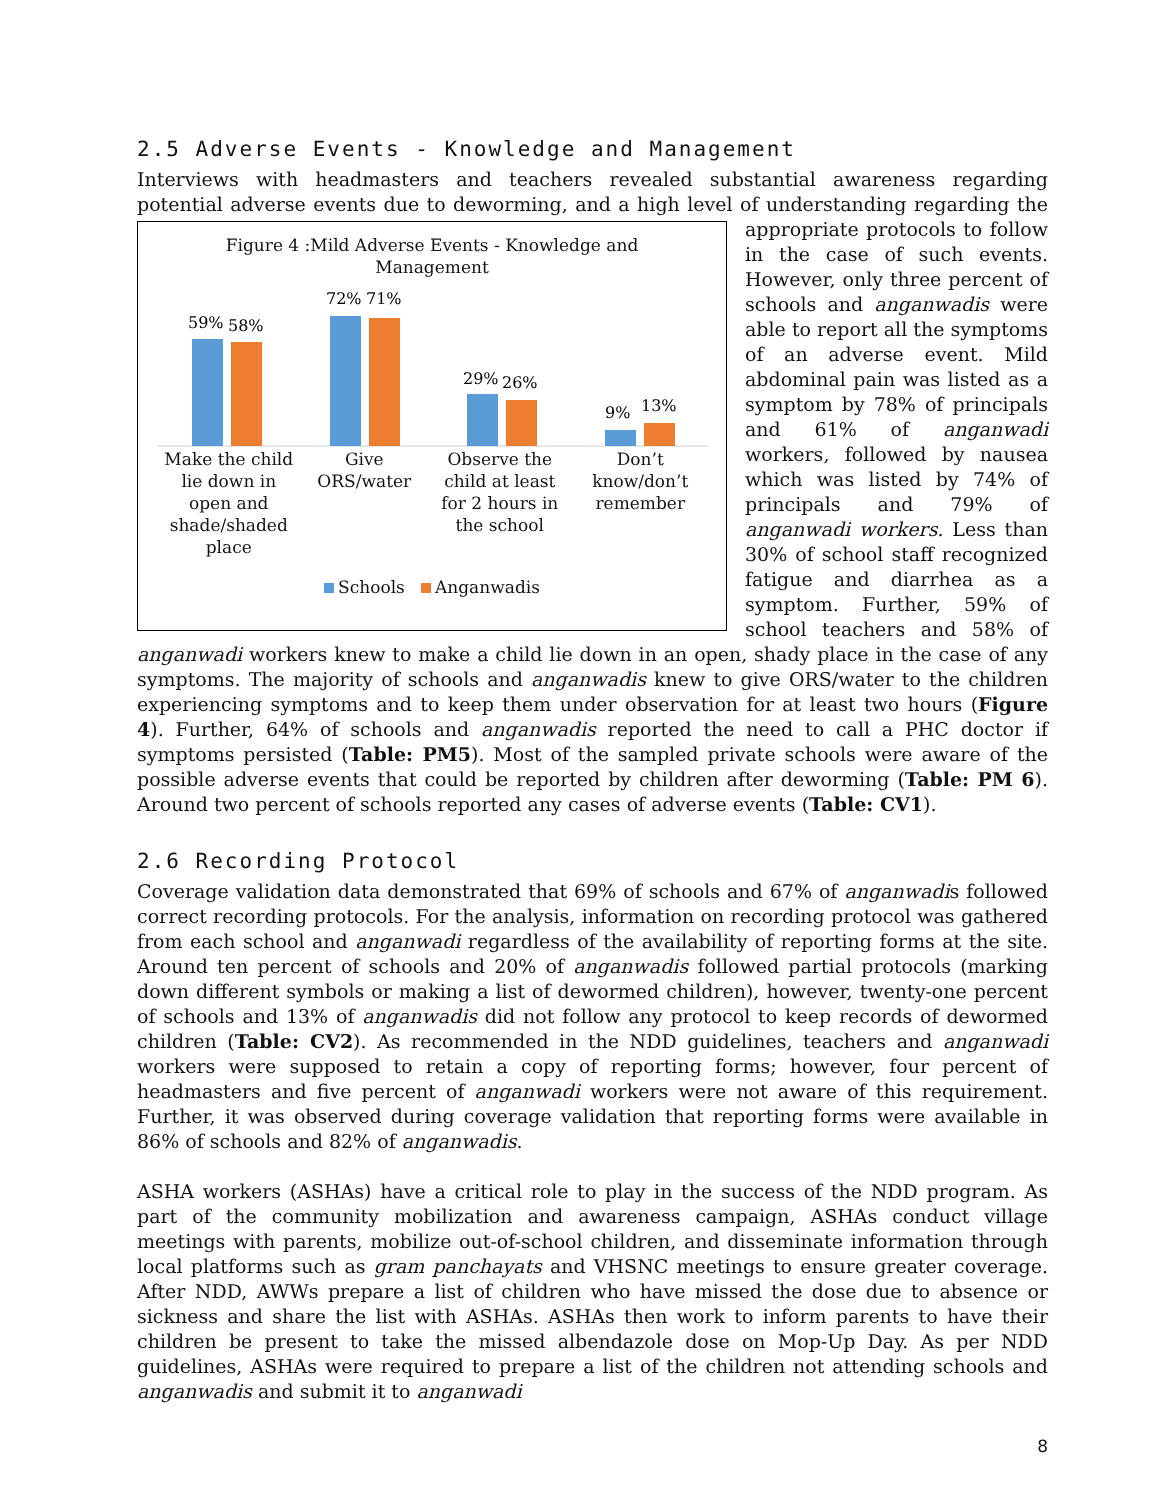2.5 Adverse Events - Knowledge and Management
Interviews with headmasters and teachers revealed substantial awareness regarding potential adverse events due to deworming, and a high level of understanding regarding the appropriate Figure 4 :Mild Adverse Events - Knowledge and
Management
59%
58%
72%
71%
29%
26%
9%
13%
Make the child lie down in open and shade/shaded place Give ORS/water Observe the child at least for 2 hours in the school Don’t know/don’t remember
Schools Anganwadis protocols to follow in the case of such events. However, only three percent of schools and anganwadis were able to report all the symptoms of an adverse event. Mild abdominal pain was listed as a symptom by 78% of principals and 61% of anganwadi workers, followed by nausea which was listed by 74% of principals and 79% of anganwadi workers. Less than 30% of school staff recognized fatigue and diarrhea as a symptom. Further, 59% of school teachers and 58% of anganwadi workers knew to make a child lie down in an open, shady place in the case of any symptoms. The majority of schools and anganwadis knew to give ORS/water to the children experiencing symptoms and to keep them under observation for at least two hours (Figure 4). Further, 64% of schools and anganwadis reported the need to call a PHC doctor if symptoms persisted (Table: PM5). Most of the sampled private schools were aware of the possible adverse events that could be reported by children after deworming (Table: PM 6). Around two percent of schools reported any cases of adverse events (Table: CV1).
2.6 Recording Protocol
Coverage validation data demonstrated that 69% of schools and 67% of anganwadis followed correct recording protocols. For the analysis, information on recording protocol was gathered from each school and anganwadi regardless of the availability of reporting forms at the site. Around ten percent of schools and 20% of anganwadis followed partial protocols (marking down different symbols or making a list of dewormed children), however, twenty-one percent of schools and 13% of anganwadis did not follow any protocol to keep records of dewormed children (Table: CV2). As recommended in the NDD guidelines, teachers and anganwadi workers were supposed to retain a copy of reporting forms; however, four percent of headmasters and five percent of anganwadi workers were not aware of this requirement. Further, it was observed during coverage validation that reporting forms were available in 86% of schools and 82% of anganwadis.
ASHA workers (ASHAs) have a critical role to play in the success of the NDD program. As part of the community mobilization and awareness campaign, ASHAs conduct village meetings with parents, mobilize out-of-school children, and disseminate information through local platforms such as gram panchayats and VHSNC meetings to ensure greater coverage. After NDD, AWWs prepare a list of children who have missed the dose due to absence or sickness and share the list with ASHAs. ASHAs then work to inform parents to have their children be present to take the missed albendazole dose on Mop-Up Day. As per NDD guidelines, ASHAs were required to prepare a list of the children not attending schools and anganwadis and submit it to anganwadi
8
• • • •
Work order: Output all the entries exactly, minus any pictures.

Result below:
2.5 Adverse Events - Knowledge and Management
Interviews with headmasters and teachers revealed substantial awareness regarding potential adverse events due to deworming, and a high level of understanding regarding the appropriate Figure 4 :Mild Adverse Events - Knowledge and
Management
59%
58%
72%
71%
29%
26%
9%
13%
Make the child lie down in open and shade/shaded place Give ORS/water Observe the child at least for 2 hours in the school Don’t know/don’t remember
Schools Anganwadis protocols to follow in the case of such events. However, only three percent of schools and anganwadis were able to report all the symptoms of an adverse event. Mild abdominal pain was listed as a symptom by 78% of principals and 61% of anganwadi workers, followed by nausea which was listed by 74% of principals and 79% of anganwadi workers. Less than 30% of school staff recognized fatigue and diarrhea as a symptom. Further, 59% of school teachers and 58% of anganwadi workers knew to make a child lie down in an open, shady place in the case of any symptoms. The majority of schools and anganwadis knew to give ORS/water to the children experiencing symptoms and to keep them under observation for at least two hours (Figure 4). Further, 64% of schools and anganwadis reported the need to call a PHC doctor if symptoms persisted (Table: PM5). Most of the sampled private schools were aware of the possible adverse events that could be reported by children after deworming (Table: PM 6). Around two percent of schools reported any cases of adverse events (Table: CV1).
2.6 Recording Protocol
Coverage validation data demonstrated that 69% of schools and 67% of anganwadis followed correct recording protocols. For the analysis, information on recording protocol was gathered from each school and anganwadi regardless of the availability of reporting forms at the site. Around ten percent of schools and 20% of anganwadis followed partial protocols (marking down different symbols or making a list of dewormed children), however, twenty-one percent of schools and 13% of anganwadis did not follow any protocol to keep records of dewormed children (Table: CV2). As recommended in the NDD guidelines, teachers and anganwadi workers were supposed to retain a copy of reporting forms; however, four percent of headmasters and five percent of anganwadi workers were not aware of this requirement. Further, it was observed during coverage validation that reporting forms were available in 86% of schools and 82% of anganwadis.
ASHA workers (ASHAs) have a critical role to play in the success of the NDD program. As part of the community mobilization and awareness campaign, ASHAs conduct village meetings with parents, mobilize out-of-school children, and disseminate information through local platforms such as gram panchayats and VHSNC meetings to ensure greater coverage. After NDD, AWWs prepare a list of children who have missed the dose due to absence or sickness and share the list with ASHAs. ASHAs then work to inform parents to have their children be present to take the missed albendazole dose on Mop-Up Day. As per NDD guidelines, ASHAs were required to prepare a list of the children not attending schools and anganwadis and submit it to anganwadi
8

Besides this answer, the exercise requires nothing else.